We have celebrated our country’s dedication to the principles of government under law since 1958, when President Dwight D. Eisenhower established Law Day. In 1961, President John F. Kennedy proclaimed May 1 of each year as the official Law Day. The intention was to appropriate observance of that day for Americans to rededicate themselves to the ideals of equality and justice under the law.

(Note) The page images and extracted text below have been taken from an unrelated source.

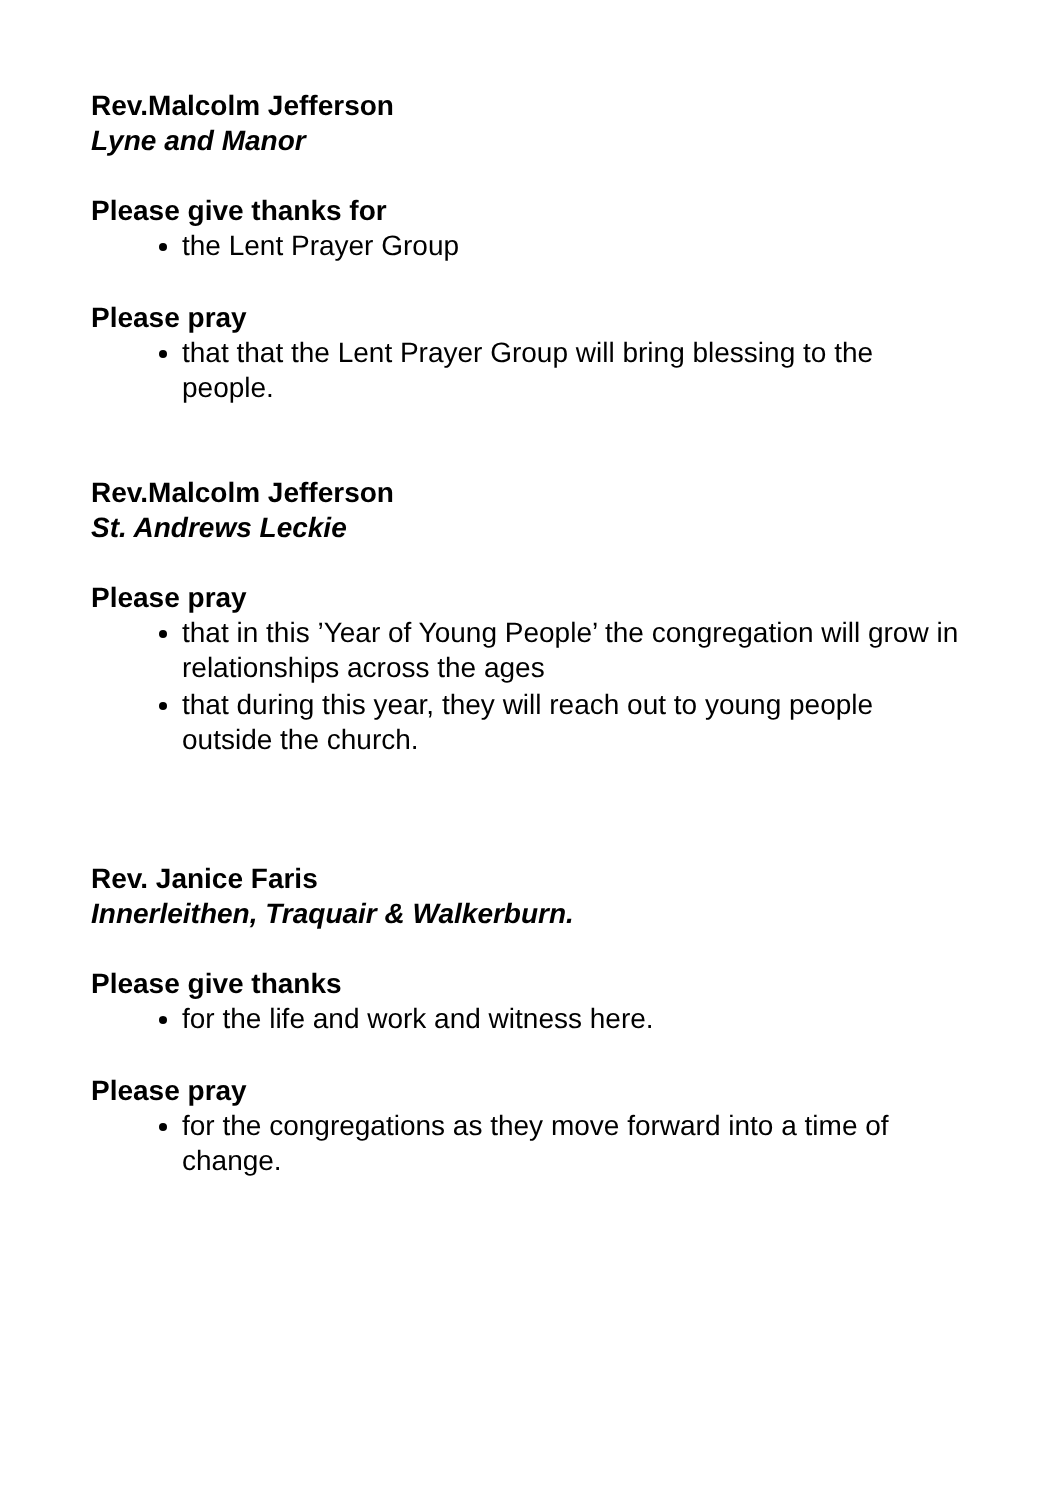Rev.Malcolm Jefferson
Lyne and Manor
Please give thanks for
the Lent Prayer Group
Please pray
that that the Lent Prayer Group will bring blessing to the people.
Rev.Malcolm Jefferson
St. Andrews Leckie
Please pray
that in this ’Year of Young People’ the congregation will grow in relationships across the ages
that during this year, they will reach out to young people outside the church.
Rev. Janice Faris
Innerleithen, Traquair & Walkerburn.
Please give thanks
for the life and work and witness here.
Please pray
for the congregations as they move forward into a time of change.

This year, Kansas has much to celebrate as Law Day falls near the anniversaries of two major pieces of legislation. On May 17, our country will celebrate the 60th anniversary of Brown v. Board of Education of Topeka. Many view the Brown decision by the U.S. Supreme Court as the most important legal decision of the 20th century. The key ruling of the court was that racial segregation of public schools was wrong. Following this decision, many civil rights cases were launched and led to a majority of the anti-discrimination laws, including the Civil Rights Act of 1964 that prohibits discrimination in employment and public accommodations on the basis of race, color, national origin, religion and sex. This year marks the 50th anniversary of the Civil Rights Act of 1964.

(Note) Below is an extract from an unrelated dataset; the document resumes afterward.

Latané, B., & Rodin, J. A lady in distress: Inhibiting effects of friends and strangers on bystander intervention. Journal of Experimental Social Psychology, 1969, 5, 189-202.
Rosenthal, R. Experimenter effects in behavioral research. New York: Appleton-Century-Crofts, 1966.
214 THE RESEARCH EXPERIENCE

Another piece of landmark legislation is the Voting Rights Act of 1965. President Lyndon B. Johnson signed it into law during the height of the American Civil Rights Movement. It is designed to enforce the voting rights guaranteed by the 14th and 15th amendments to the U.S. Constitution. The American Bar Association chose "American Democracy and the Rule of law: Why Every Vote Matters” as the theme for Law Day 2014. It is with this in mind that the Kansas Bar Association is sponsoring a special continuing legal education session this week specifically for lawyer-legislators.
In an effort to help provide information about important cases and why we celebrate Law Day, the KBA has also dedicated the March and April issues of Law Wise to these topics. Law Wise is a free publication for Kansas Educators that is published six times a year from funding provided by the Kansas Bar Foundation and the KBA Law-Related Education Committee. Anyone can sign up to receive this electronic publication by visiting http://www.ksbar.org/lawwise. The March issue provides information about the Brown case, and includes a timeline and a lesson plan on learning to respect each other. The April issue features information following the ABA Law Day theme and includes Kansas voting topics and a lesson plan on the different strategies used in political campaign ads.